COMCIFS decided at the 2005 Florence Congress to use the StarDDL [1] approach as a basis for a new dictionary definition language that facilitates the better integration of the discipline dictionaries used to define data in the structural sciences [2].
Existing CIF dictionaries are written using two dictionary definition languages known as DDL1 and DDL2 [2]. These have a similar syntax but are sufficiently different to inhibit the integration of dictionaries and an efficient approach to developing common CIF browsers and validators. A new proposed DDL supports existing definition approaches while extending the semantic content in data definition (e.g. it provides method expressions for relating items) and enabling more-precise data validation and evaluation paradigms. The use of the new DDL will extend data definition facilities without requiring changes to the large body of existing CIF data files.

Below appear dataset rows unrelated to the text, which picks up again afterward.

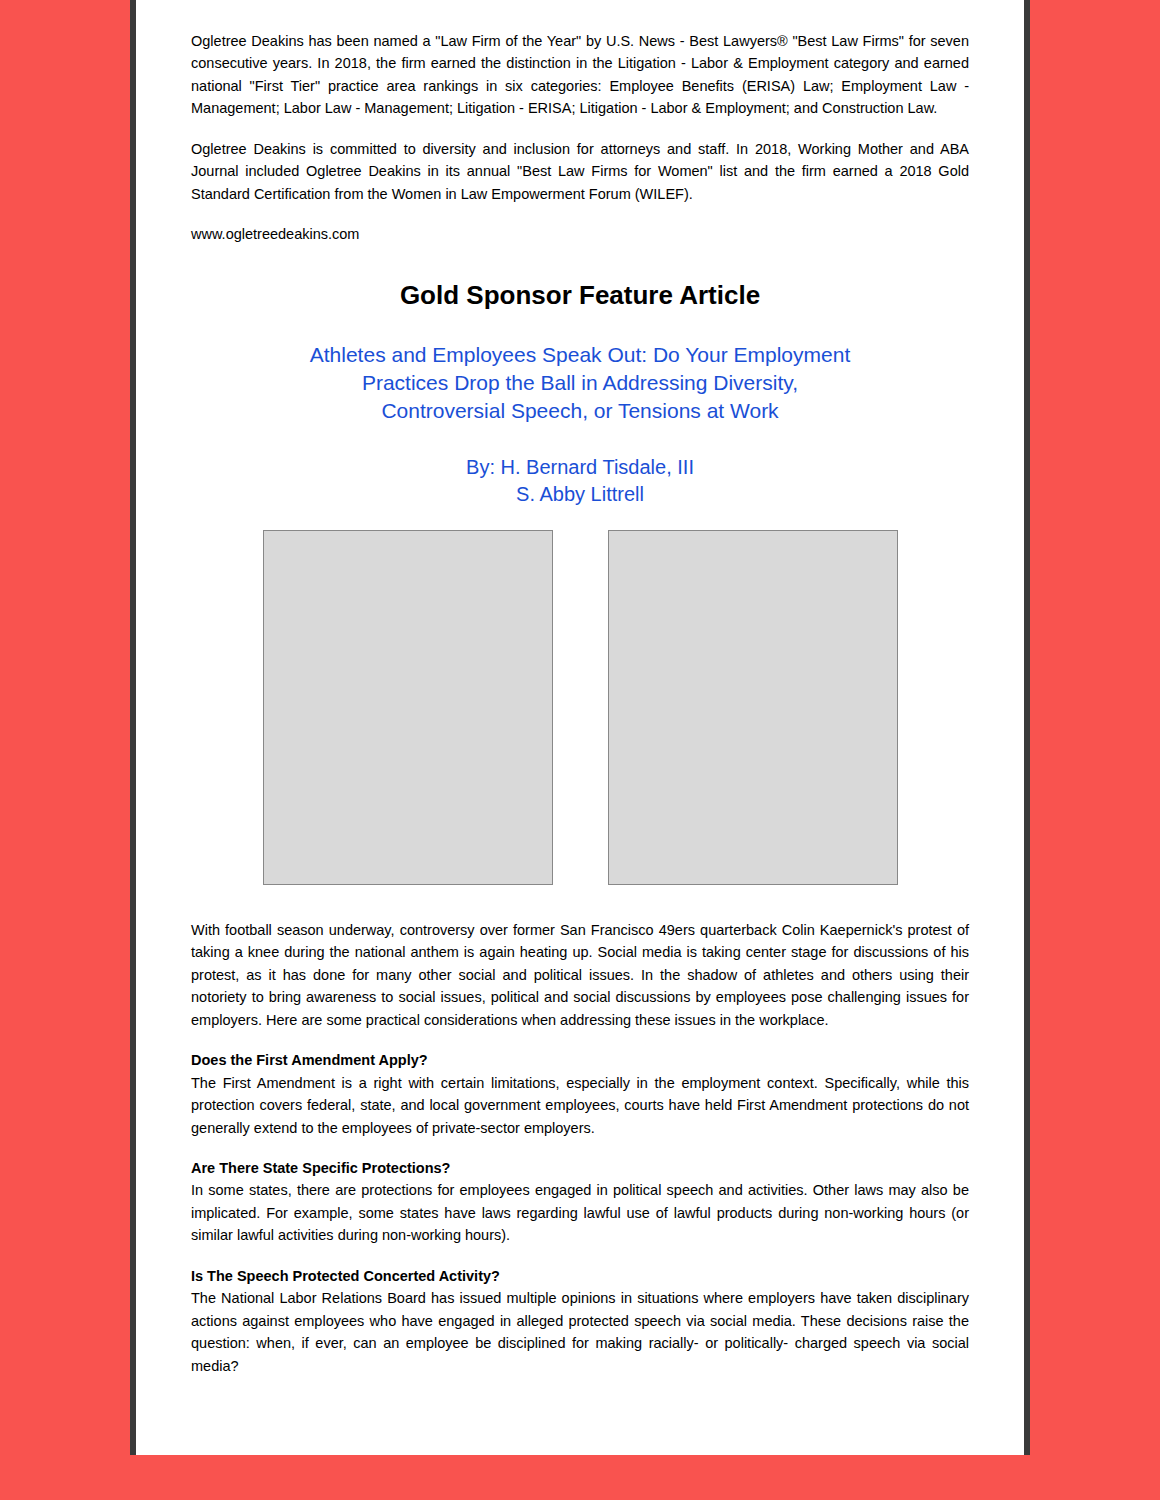Ogletree Deakins has been named a "Law Firm of the Year" by U.S. News - Best Lawyers® "Best Law Firms" for seven consecutive years. In 2018, the firm earned the distinction in the Litigation - Labor & Employment category and earned national "First Tier" practice area rankings in six categories: Employee Benefits (ERISA) Law; Employment Law - Management; Labor Law - Management; Litigation - ERISA; Litigation - Labor & Employment; and Construction Law.
Ogletree Deakins is committed to diversity and inclusion for attorneys and staff. In 2018, Working Mother and ABA Journal included Ogletree Deakins in its annual "Best Law Firms for Women" list and the firm earned a 2018 Gold Standard Certification from the Women in Law Empowerment Forum (WILEF).
www.ogletreedeakins.com
Gold Sponsor Feature Article
Athletes and Employees Speak Out: Do Your Employment
Practices Drop the Ball in Addressing Diversity,
Controversial Speech, or Tensions at Work
By: H. Bernard Tisdale, III
S. Abby Littrell
With football season underway, controversy over former San Francisco 49ers quarterback Colin Kaepernick's protest of taking a knee during the national anthem is again heating up. Social media is taking center stage for discussions of his protest, as it has done for many other social and political issues. In the shadow of athletes and others using their notoriety to bring awareness to social issues, political and social discussions by employees pose challenging issues for employers. Here are some practical considerations when addressing these issues in the workplace.
Does the First Amendment Apply?
The First Amendment is a right with certain limitations, especially in the employment context. Specifically, while this protection covers federal, state, and local government employees, courts have held First Amendment protections do not generally extend to the employees of private-sector employers.
Are There State Specific Protections?
In some states, there are protections for employees engaged in political speech and activities. Other laws may also be implicated. For example, some states have laws regarding lawful use of lawful products during non-working hours (or similar lawful activities during non-working hours).
Is The Speech Protected Concerted Activity?
The National Labor Relations Board has issued multiple opinions in situations where employers have taken disciplinary actions against employees who have engaged in alleged protected speech via social media. These decisions raise the question: when, if ever, can an employee be disciplined for making racially- or politically- charged speech via social media?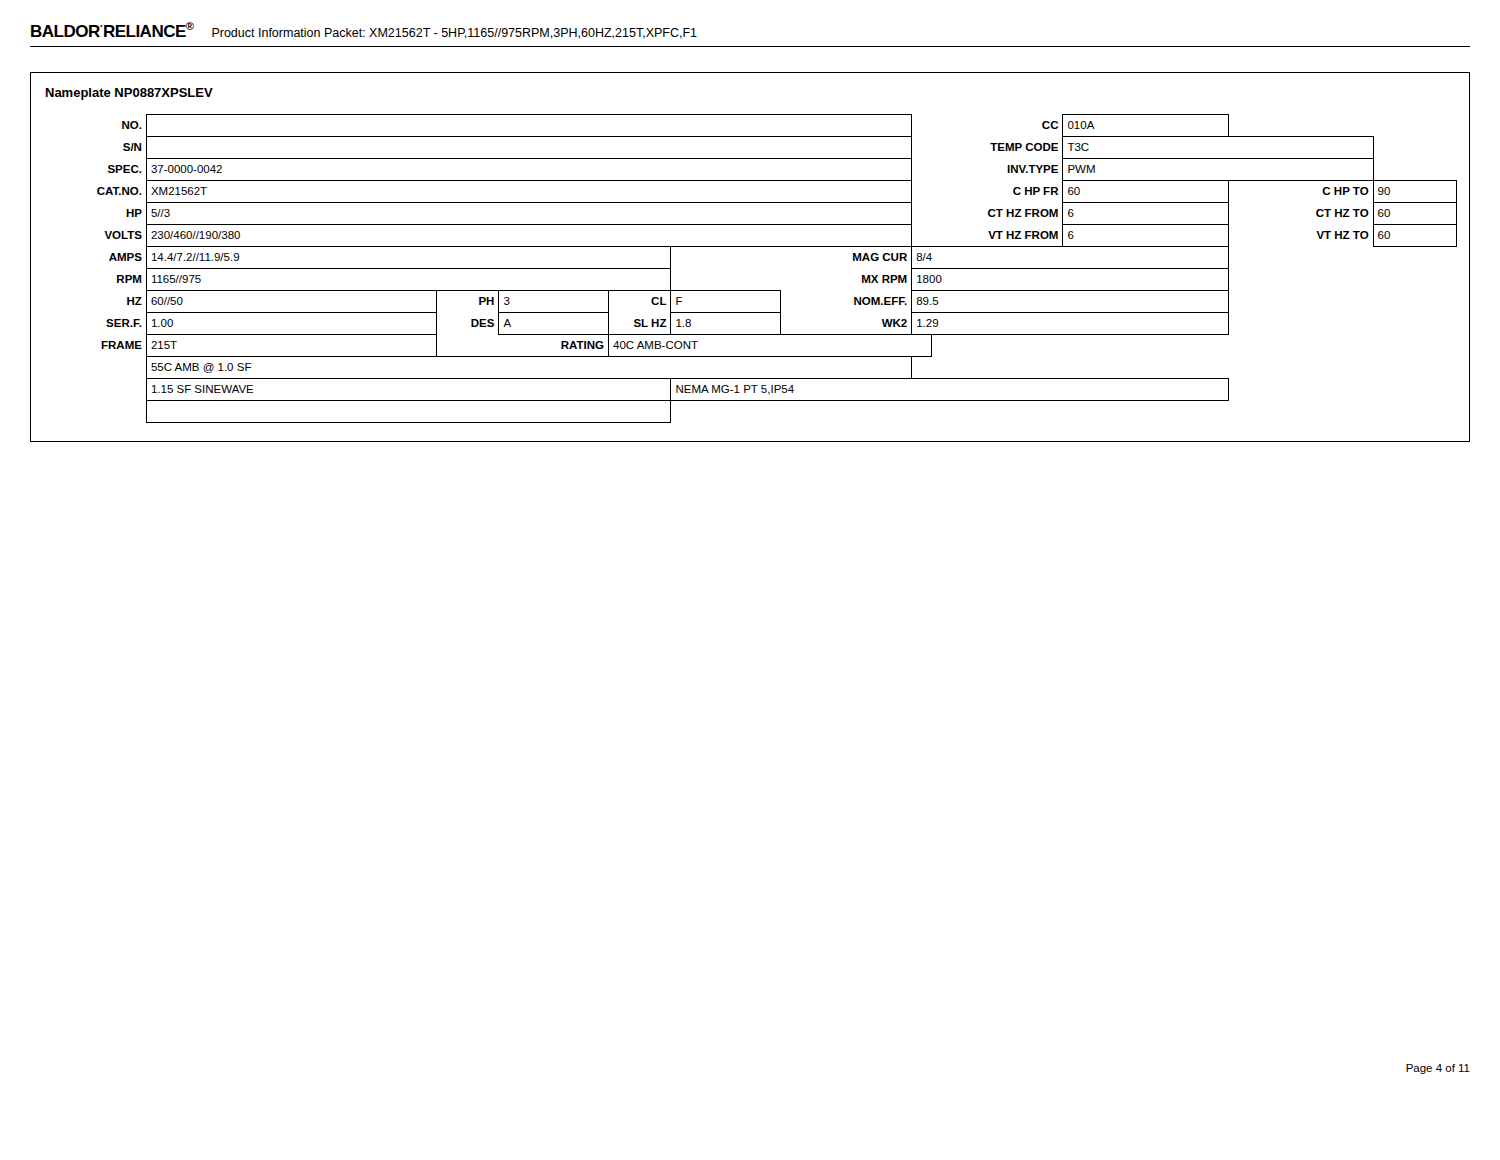BALDOR·RELIANCE®
Product Information Packet: XM21562T - 5HP,1165//975RPM,3PH,60HZ,215T,XPFC,F1
Nameplate NP0887XPSLEV
| NO. | | | CC | 010A | | | |
| S/N | | | TEMP CODE | T3C | |
| SPEC. | 37-0000-0042 | | INV.TYPE | PWM | |
| CAT.NO. | XM21562T | | C HP FR | 60 | | C HP TO | 90 |
| HP | 5//3 | | CT HZ FROM | 6 | | CT HZ TO | 60 |
| VOLTS | 230/460//190/380 | | VT HZ FROM | 6 | | VT HZ TO | 60 |
| AMPS | 14.4/7.2//11.9/5.9 | | MAG CUR | 8/4 | |
| RPM | 1165//975 | | MX RPM | 1800 | |
| HZ | 60//50 | PH | 3 | CL | F | NOM.EFF. | 89.5 | |
| SER.F. | 1.00 | DES | A | SL HZ | 1.8 | WK2 | 1.29 | |
| FRAME | 215T | RATING | 40C AMB-CONT | |
| | 55C AMB @ 1.0 SF | |
| | 1.15 SF SINEWAVE | NEMA MG-1 PT 5,IP54 | |
Page 4 of 11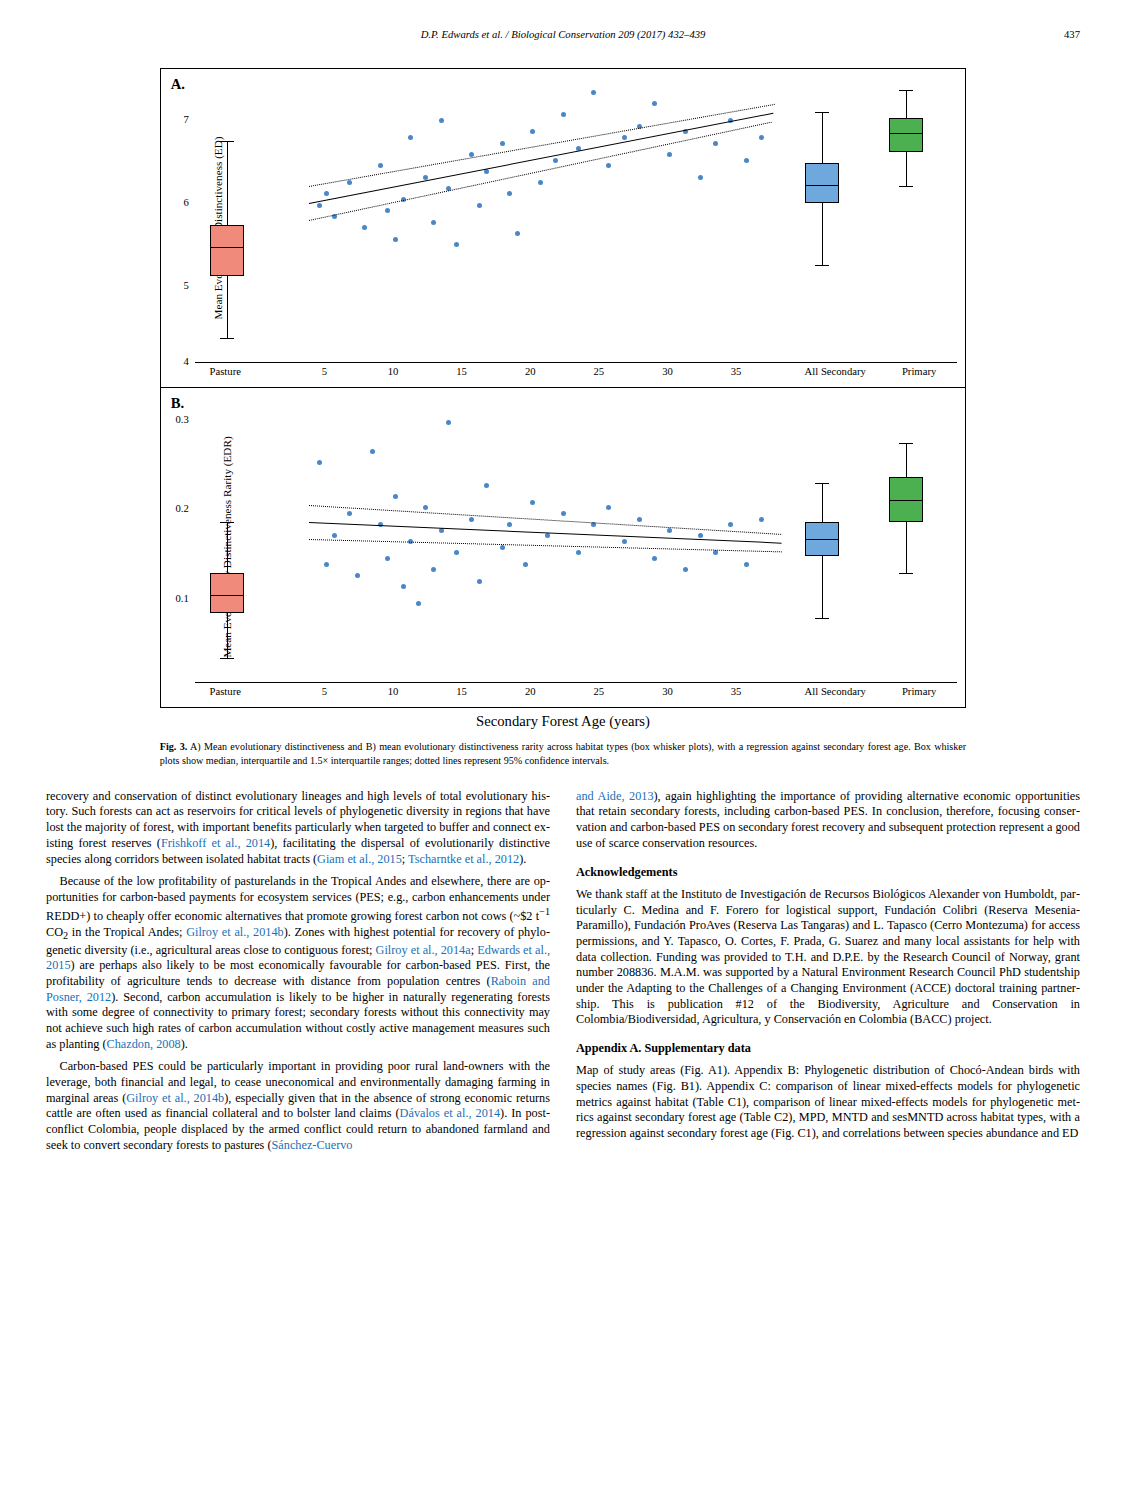D.P. Edwards et al. / Biological Conservation 209 (2017) 432–439 437
A.
Mean Evolutionary Distinctiveness (ED)
7 6 5 4
Pasture 5 10 15 20 25 30 35 All Secondary Primary
B.
Mean Evolutionary Distinctiveness Rarity (EDR)
0.3 0.2 0.1
Pasture 5 10 15 20 25 30 35 All Secondary Primary
Secondary Forest Age (years)
Fig. 3. A) Mean evolutionary distinctiveness and B) mean evolutionary distinctiveness rarity across habitat types (box whisker plots), with a regression against secondary forest age. Box whisker plots show median, interquartile and 1.5× interquartile ranges; dotted lines represent 95% confidence intervals.
recovery and conservation of distinct evolutionary lineages and high levels of total evolutionary history. Such forests can act as reservoirs for critical levels of phylogenetic diversity in regions that have lost the majority of forest, with important benefits particularly when targeted to buffer and connect existing forest reserves (Frishkoff et al., 2014), facilitating the dispersal of evolutionarily distinctive species along corridors between isolated habitat tracts (Giam et al., 2015; Tscharntke et al., 2012).
Because of the low profitability of pasturelands in the Tropical Andes and elsewhere, there are opportunities for carbon-based payments for ecosystem services (PES; e.g., carbon enhancements under REDD+) to cheaply offer economic alternatives that promote growing forest carbon not cows (~$2 t−1 CO2 in the Tropical Andes; Gilroy et al., 2014b). Zones with highest potential for recovery of phylogenetic diversity (i.e., agricultural areas close to contiguous forest; Gilroy et al., 2014a; Edwards et al., 2015) are perhaps also likely to be most economically favourable for carbon-based PES. First, the profitability of agriculture tends to decrease with distance from population centres (Raboin and Posner, 2012). Second, carbon accumulation is likely to be higher in naturally regenerating forests with some degree of connectivity to primary forest; secondary forests without this connectivity may not achieve such high rates of carbon accumulation without costly active management measures such as planting (Chazdon, 2008).
Carbon-based PES could be particularly important in providing poor rural land-owners with the leverage, both financial and legal, to cease uneconomical and environmentally damaging farming in marginal areas (Gilroy et al., 2014b), especially given that in the absence of strong economic returns cattle are often used as financial collateral and to bolster land claims (Dávalos et al., 2014). In post-conflict Colombia, people displaced by the armed conflict could return to abandoned farmland and seek to convert secondary forests to pastures (Sánchez-Cuervo
and Aide, 2013), again highlighting the importance of providing alternative economic opportunities that retain secondary forests, including carbon-based PES. In conclusion, therefore, focusing conservation and carbon-based PES on secondary forest recovery and subsequent protection represent a good use of scarce conservation resources.
Acknowledgements
We thank staff at the Instituto de Investigación de Recursos Biológicos Alexander von Humboldt, particularly C. Medina and F. Forero for logistical support, Fundación Colibri (Reserva Mesenia-Paramillo), Fundación ProAves (Reserva Las Tangaras) and L. Tapasco (Cerro Montezuma) for access permissions, and Y. Tapasco, O. Cortes, F. Prada, G. Suarez and many local assistants for help with data collection. Funding was provided to T.H. and D.P.E. by the Research Council of Norway, grant number 208836. M.A.M. was supported by a Natural Environment Research Council PhD studentship under the Adapting to the Challenges of a Changing Environment (ACCE) doctoral training partnership. This is publication #12 of the Biodiversity, Agriculture and Conservation in Colombia/Biodiversidad, Agricultura, y Conservación en Colombia (BACC) project.
Appendix A. Supplementary data
Map of study areas (Fig. A1). Appendix B: Phylogenetic distribution of Chocó-Andean birds with species names (Fig. B1). Appendix C: comparison of linear mixed-effects models for phylogenetic metrics against habitat (Table C1), comparison of linear mixed-effects models for phylogenetic metrics against secondary forest age (Table C2), MPD, MNTD and sesMNTD across habitat types, with a regression against secondary forest age (Fig. C1), and correlations between species abundance and ED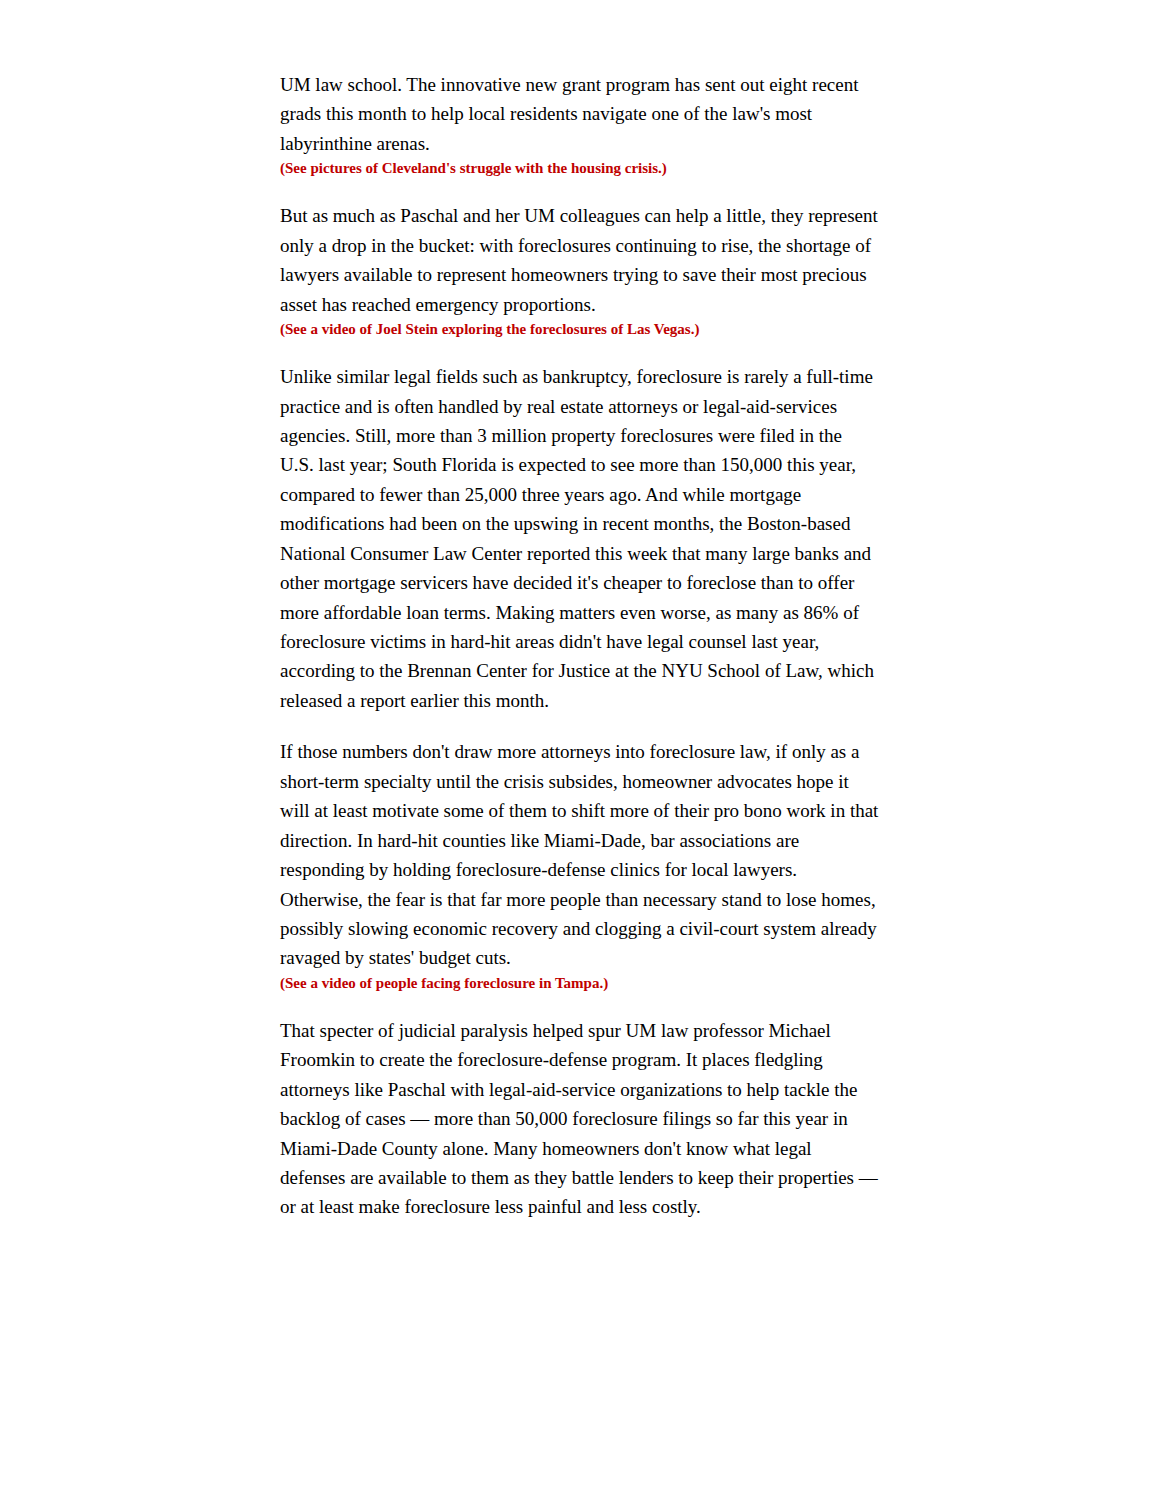UM law school. The innovative new grant program has sent out eight recent grads this month to help local residents navigate one of the law's most labyrinthine arenas.
(See pictures of Cleveland's struggle with the housing crisis.)
But as much as Paschal and her UM colleagues can help a little, they represent only a drop in the bucket: with foreclosures continuing to rise, the shortage of lawyers available to represent homeowners trying to save their most precious asset has reached emergency proportions.
(See a video of Joel Stein exploring the foreclosures of Las Vegas.)
Unlike similar legal fields such as bankruptcy, foreclosure is rarely a full-time practice and is often handled by real estate attorneys or legal-aid-services agencies. Still, more than 3 million property foreclosures were filed in the U.S. last year; South Florida is expected to see more than 150,000 this year, compared to fewer than 25,000 three years ago. And while mortgage modifications had been on the upswing in recent months, the Boston-based National Consumer Law Center reported this week that many large banks and other mortgage servicers have decided it's cheaper to foreclose than to offer more affordable loan terms. Making matters even worse, as many as 86% of foreclosure victims in hard-hit areas didn't have legal counsel last year, according to the Brennan Center for Justice at the NYU School of Law, which released a report earlier this month.
If those numbers don't draw more attorneys into foreclosure law, if only as a short-term specialty until the crisis subsides, homeowner advocates hope it will at least motivate some of them to shift more of their pro bono work in that direction. In hard-hit counties like Miami-Dade, bar associations are responding by holding foreclosure-defense clinics for local lawyers. Otherwise, the fear is that far more people than necessary stand to lose homes, possibly slowing economic recovery and clogging a civil-court system already ravaged by states' budget cuts.
(See a video of people facing foreclosure in Tampa.)
That specter of judicial paralysis helped spur UM law professor Michael Froomkin to create the foreclosure-defense program. It places fledgling attorneys like Paschal with legal-aid-service organizations to help tackle the backlog of cases — more than 50,000 foreclosure filings so far this year in Miami-Dade County alone. Many homeowners don't know what legal defenses are available to them as they battle lenders to keep their properties — or at least make foreclosure less painful and less costly.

This paper will describe the draft attributes for the DDL and how these may be used to enrich and integrate CIF dictionaries.

[1] Spadaccini, N., Hall, S.R., and Castleden, I.R. “Relational Expressions in STAR File Dictionaries” 2000 J Chemical Information and Computer Science 40, 1289-1301.
[2] International Tables for Crystallography (2005). Volume G, Definition and exchange of crystallographic data, edited by S.R. Hall & B. McMahon. Heidelberg: Springer.